Rules come from two places. You can write them by hand for bespoke validations, or you can sync them automatically from your GTM container so every tag in GTM gets a matching rule without manual work. Synced rules are locked by default, meaning Auditor keeps them in step with GTM on every re-sync.

Navigate to Rules

Open the audit you want to edit and click the Rules tab. You'll see a list of every validation rule attached to this audit with columns for pixel type, page URL, and locked status. Rules can be filtered by pixel or by status so you can focus on just the pieces you're working on.

If the list is empty, either run a Container Sync from the audit's main page to import rules from GTM automatically, or add rules manually using the button in the top right.

Add a rule manually

Click Add Rule. Select the pixel type from the dropdown, enter the expected network request URL pattern (for example *facebook.com/tr* for Meta), and define the pass criteria such as required query string parameters or POST body fields. Auditor matches any request during the run against this pattern and confirms the parameters line up with your expectations.
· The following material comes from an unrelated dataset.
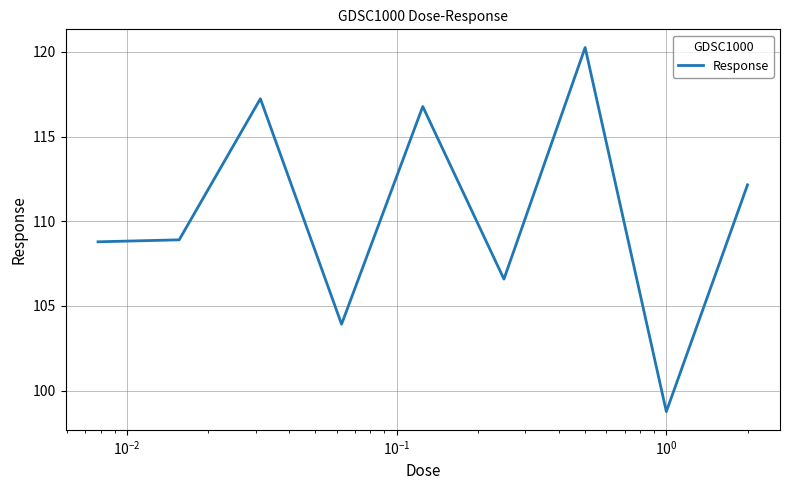

What is the smallest value displayed?

98.8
Manual rules are useful for edge-case validations that aren't represented in GTM, like third-party scripts installed directly in the site's HTML, or for asserting very specific parameter values you want to lock down (such as a fixed currency code). They're also the only option for pixels that don't live inside your GTM container.

Edit rule details

Each rule carries a name, description, pixel type, URL pattern, and a list of expected parameters. You can also add step types such as set_headers to modify request headers before the rule runs, set_cookies to simulate an existing cookie state, and mark_pass to complete multi-step consent testing flows that require interaction before the pixel fires.
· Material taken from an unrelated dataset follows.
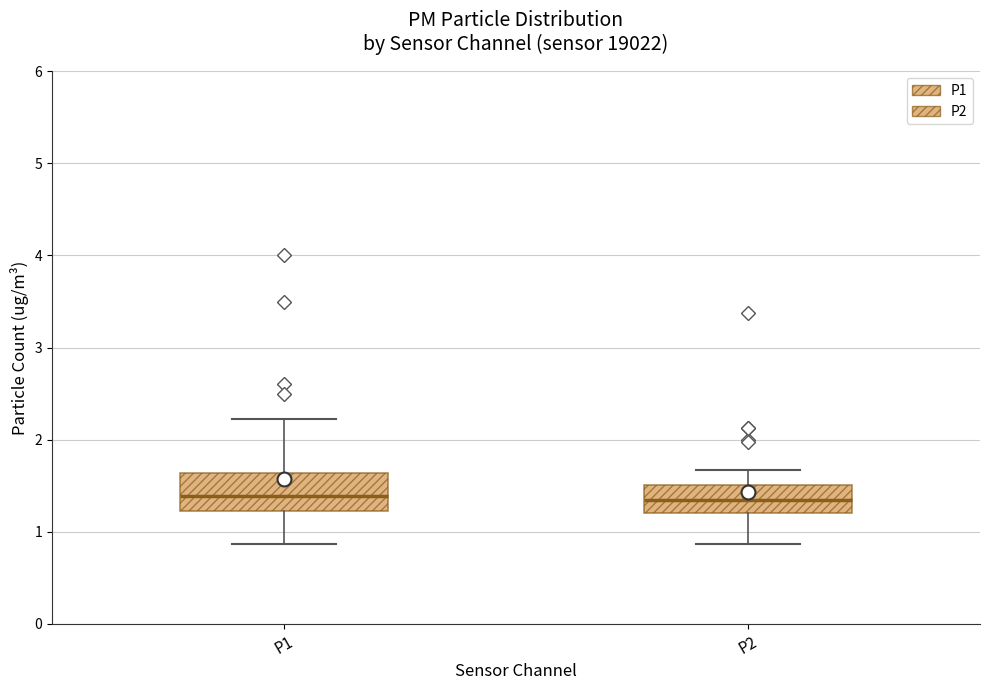

Reading left to right, read every box against the y-axis: the position of its median line, the range the box covers, and the ends of its whiskers. The values are not printed on the chart, so give them approximately, as read against the axis.

P1: median 1.4, box 1.2 to 1.6, whiskers 0.9 to 2.2
P2: median 1.4, box 1.2 to 1.5, whiskers 0.9 to 1.7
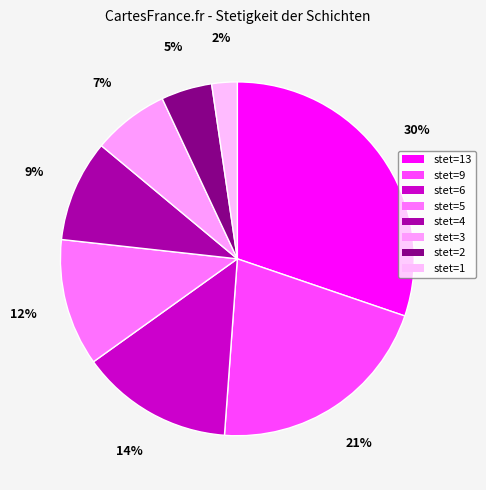

How many slices are in this pie chart?

8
Step types are the mechanism that lets Auditor simulate real user flows rather than just a naked page load. Use them for consent banners that require a click, multi-page funnels like checkout, or gated content that expects a cookie to be set before the content loads.

Test the rule

Run the audit (or use Run Now on a schedule pointing at this audit) and look at the results. Passing rules appear green, failures red. For failures, click into the rule detail to see the captured network requests, variable values, and screenshots collected during the run, which usually reveal the reason immediately.
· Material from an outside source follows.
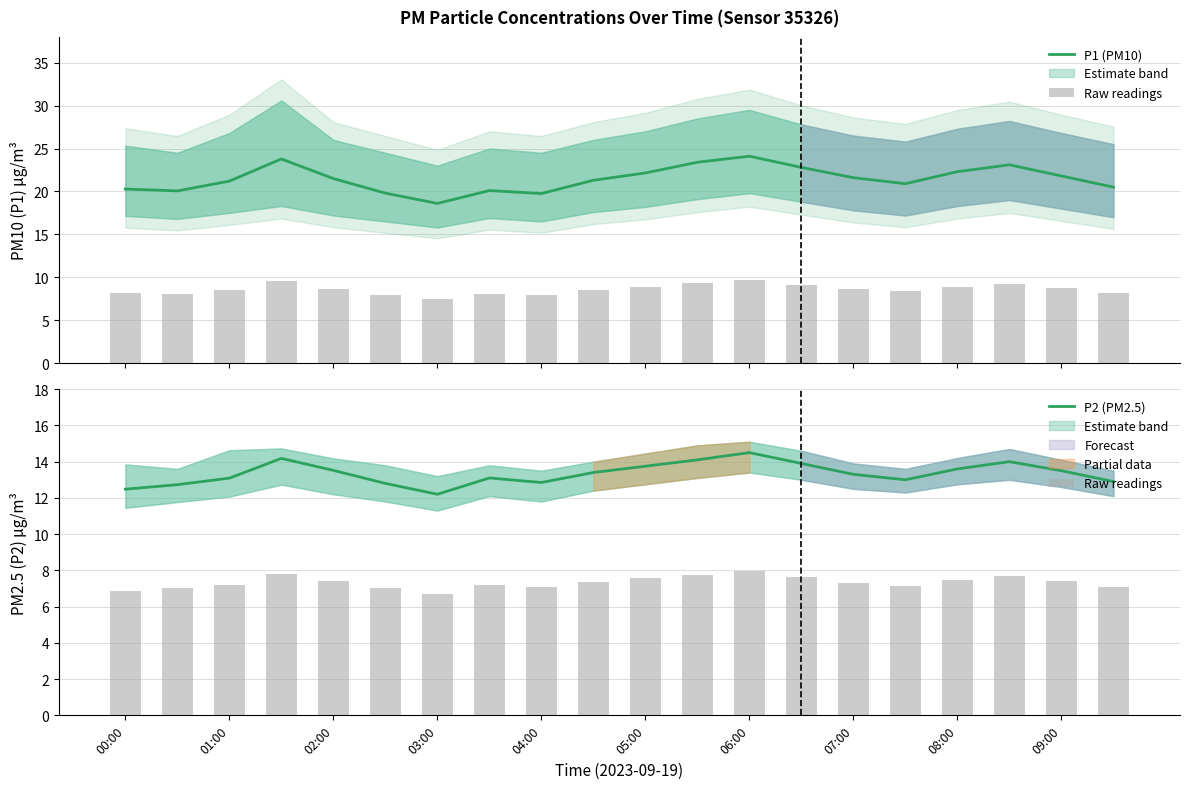

Is it true that P2 (PM2.5) equals 13.5 at 02:00?

True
Often a failure is informational, for example the pixel fired on a different page than expected or the request included an extra parameter. Update the rule to match reality, or fix the site/GTM to match the rule, then re-run.

Troubleshooting

Rule fails even though the pixel clearly fires on the site

The URL pattern is probably stricter than the actual request URL. Pixels often add query parameters that vary per request, and your pattern needs to accommodate them with wildcards. Open the rule's captured requests panel and compare the exact URL that was seen against the pattern, then loosen the pattern as needed.

Synced rule won't save my edits

Rules synced from GTM are locked so re-syncs don't clobber your customizations. To edit a locked rule, either edit the source tag in GTM and re-sync, or clone the rule to create an unlocked copy you can modify freely.

Multi-step consent rule never reaches the pixel check

The consent banner selector probably changed. Inspect the banner on the live site to confirm the button selector still matches what the rule's step types expect. If the CMP publishes a new version of its consent UI, the selector needs updating.